**課題の狙い:** コーヒー豆についての文章の「コーヒーの味を決めるのは、原」から「味わいが大きく左右されます。」まで（「味わいが大きく左右されます。」も含む）を、「コーヒーノキ」を「コーヒーの木」に入れ替えて書き直してください。

コーヒーの味を決めるのは、原料となる生豆7割、焙煎2割、抽出1割と言われています。わたしたちが「おいしいコーヒー」を飲みたいと思ったとき、はじめにこだわりたくなるのが抽出方法、たとえばハンドドリップの器具やテクニックではないでしょうか。でも、そのもう一歩手前にあるコーヒー豆の種類や焙煎についても理解を深められたら。それはきっと、思い描く理想のおいしさへの近道になるはずです。
産地の個性が、そのままコーヒー豆の個性に
そもそも、「コーヒー豆」とは、コーヒーノキという植物に成る赤い果実、その中にある種子を指します。その種を焙煎し、おなじみの茶色いコーヒー豆ができあがるのです。そう、コーヒー豆は農作物。ですから、コーヒーノキが育つ土壌や気候といった、その土地が持つ個性に味わいが大きく左右されます。
温暖な気候に合わせてつくられたみかんや、寒暖差が激しい土地のりんごなど、日本だけでもその土地ごとにおいしさや個性が違うのはご存じのとおり。コーヒーも同様です。

**表示データ:**
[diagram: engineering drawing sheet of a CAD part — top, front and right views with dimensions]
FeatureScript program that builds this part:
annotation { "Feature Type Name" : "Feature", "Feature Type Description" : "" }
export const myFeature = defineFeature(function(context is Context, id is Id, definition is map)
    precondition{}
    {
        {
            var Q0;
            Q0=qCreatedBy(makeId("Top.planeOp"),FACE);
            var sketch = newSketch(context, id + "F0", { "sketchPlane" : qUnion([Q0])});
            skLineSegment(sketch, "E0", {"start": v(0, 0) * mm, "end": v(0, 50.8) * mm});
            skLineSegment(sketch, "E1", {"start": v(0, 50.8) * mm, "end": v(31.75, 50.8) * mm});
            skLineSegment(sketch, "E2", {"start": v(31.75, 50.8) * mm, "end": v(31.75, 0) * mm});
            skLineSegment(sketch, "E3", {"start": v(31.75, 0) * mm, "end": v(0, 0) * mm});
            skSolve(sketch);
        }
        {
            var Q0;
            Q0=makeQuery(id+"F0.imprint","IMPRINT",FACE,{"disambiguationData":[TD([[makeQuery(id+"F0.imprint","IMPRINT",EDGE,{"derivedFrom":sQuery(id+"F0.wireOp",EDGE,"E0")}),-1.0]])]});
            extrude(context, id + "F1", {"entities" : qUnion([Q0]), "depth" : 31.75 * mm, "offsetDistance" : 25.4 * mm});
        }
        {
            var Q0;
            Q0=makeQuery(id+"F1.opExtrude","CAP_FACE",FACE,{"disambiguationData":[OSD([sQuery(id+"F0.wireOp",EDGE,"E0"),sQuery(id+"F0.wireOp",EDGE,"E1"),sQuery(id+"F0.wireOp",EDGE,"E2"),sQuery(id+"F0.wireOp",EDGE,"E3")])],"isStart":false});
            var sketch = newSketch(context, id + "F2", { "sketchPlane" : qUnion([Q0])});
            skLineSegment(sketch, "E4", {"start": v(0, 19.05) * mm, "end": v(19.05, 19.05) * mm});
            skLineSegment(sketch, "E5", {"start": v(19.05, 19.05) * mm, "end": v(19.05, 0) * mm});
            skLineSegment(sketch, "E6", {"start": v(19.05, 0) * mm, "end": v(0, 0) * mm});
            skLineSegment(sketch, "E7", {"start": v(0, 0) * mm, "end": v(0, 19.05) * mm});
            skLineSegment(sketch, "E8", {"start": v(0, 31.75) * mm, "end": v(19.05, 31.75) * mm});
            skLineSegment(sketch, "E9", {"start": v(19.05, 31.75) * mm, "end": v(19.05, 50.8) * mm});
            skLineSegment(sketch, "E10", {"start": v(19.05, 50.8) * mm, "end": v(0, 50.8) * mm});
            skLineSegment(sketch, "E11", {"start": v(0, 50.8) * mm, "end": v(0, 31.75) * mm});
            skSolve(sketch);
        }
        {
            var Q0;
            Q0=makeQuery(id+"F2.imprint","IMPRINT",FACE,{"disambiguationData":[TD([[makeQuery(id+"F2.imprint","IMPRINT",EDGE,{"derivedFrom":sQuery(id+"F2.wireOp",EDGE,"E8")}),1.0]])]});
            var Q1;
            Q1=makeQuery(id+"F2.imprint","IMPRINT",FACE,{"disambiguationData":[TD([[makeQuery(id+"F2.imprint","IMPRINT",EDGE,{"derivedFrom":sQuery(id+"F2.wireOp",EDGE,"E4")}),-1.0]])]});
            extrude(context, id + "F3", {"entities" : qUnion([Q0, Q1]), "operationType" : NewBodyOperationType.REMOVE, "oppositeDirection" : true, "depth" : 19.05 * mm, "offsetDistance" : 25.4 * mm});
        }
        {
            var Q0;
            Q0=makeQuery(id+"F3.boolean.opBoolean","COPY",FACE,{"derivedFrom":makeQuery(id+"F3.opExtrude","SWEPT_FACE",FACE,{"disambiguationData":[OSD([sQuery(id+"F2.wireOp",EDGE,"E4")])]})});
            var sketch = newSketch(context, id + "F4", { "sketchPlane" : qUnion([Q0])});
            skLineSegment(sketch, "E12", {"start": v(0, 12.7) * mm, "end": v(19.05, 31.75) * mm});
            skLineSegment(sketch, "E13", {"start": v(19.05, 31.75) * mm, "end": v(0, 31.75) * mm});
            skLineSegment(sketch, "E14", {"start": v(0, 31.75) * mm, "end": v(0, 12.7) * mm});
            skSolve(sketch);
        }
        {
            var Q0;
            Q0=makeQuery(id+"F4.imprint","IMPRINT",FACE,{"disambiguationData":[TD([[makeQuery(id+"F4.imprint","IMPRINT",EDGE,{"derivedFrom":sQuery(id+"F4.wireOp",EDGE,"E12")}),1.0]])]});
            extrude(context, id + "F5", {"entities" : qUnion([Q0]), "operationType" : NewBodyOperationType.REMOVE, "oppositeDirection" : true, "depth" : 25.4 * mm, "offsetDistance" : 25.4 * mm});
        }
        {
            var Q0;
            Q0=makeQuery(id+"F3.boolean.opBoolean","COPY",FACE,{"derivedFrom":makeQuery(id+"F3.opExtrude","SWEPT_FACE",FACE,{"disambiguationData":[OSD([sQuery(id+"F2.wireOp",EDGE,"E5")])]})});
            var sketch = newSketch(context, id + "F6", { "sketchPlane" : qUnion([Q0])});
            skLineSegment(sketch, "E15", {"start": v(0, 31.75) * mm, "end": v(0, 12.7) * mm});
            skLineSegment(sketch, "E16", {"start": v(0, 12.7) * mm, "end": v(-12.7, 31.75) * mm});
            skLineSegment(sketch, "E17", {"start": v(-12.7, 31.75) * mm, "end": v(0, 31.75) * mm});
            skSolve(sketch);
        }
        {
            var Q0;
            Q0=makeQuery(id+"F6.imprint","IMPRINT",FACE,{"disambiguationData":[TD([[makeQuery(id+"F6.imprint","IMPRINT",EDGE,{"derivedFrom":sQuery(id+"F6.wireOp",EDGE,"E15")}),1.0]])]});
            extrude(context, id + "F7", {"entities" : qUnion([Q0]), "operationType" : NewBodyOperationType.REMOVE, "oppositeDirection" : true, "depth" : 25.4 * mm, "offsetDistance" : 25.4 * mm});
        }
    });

**演習の結果:**
コーヒーの味を決めるのは、原料となる生豆7割、焙煎2割、抽出1割と言われています。わたしたちが「おいしいコーヒー」を飲みたいと思ったとき、はじめにこだわりたくなるのが抽出方法、たとえばハンドドリップの器具やテクニックではないでしょうか。でも、そのもう一歩手前にあるコーヒー豆の種類や焙煎についても理解を深められたら。それはきっと、思い描く理想のおいしさへの近道になるはずです。
産地の個性が、そのままコーヒー豆の個性に
そもそも、「コーヒー豆」とは、コーヒーの木という植物に成る赤い果実、その中にある種子を指します。その種を焙煎し、おなじみの茶色いコーヒー豆ができあがるのです。そう、コーヒー豆は農作物。ですから、コーヒーの木が育つ土壌や気候といった、その土地が持つ個性に味わいが大きく左右されます。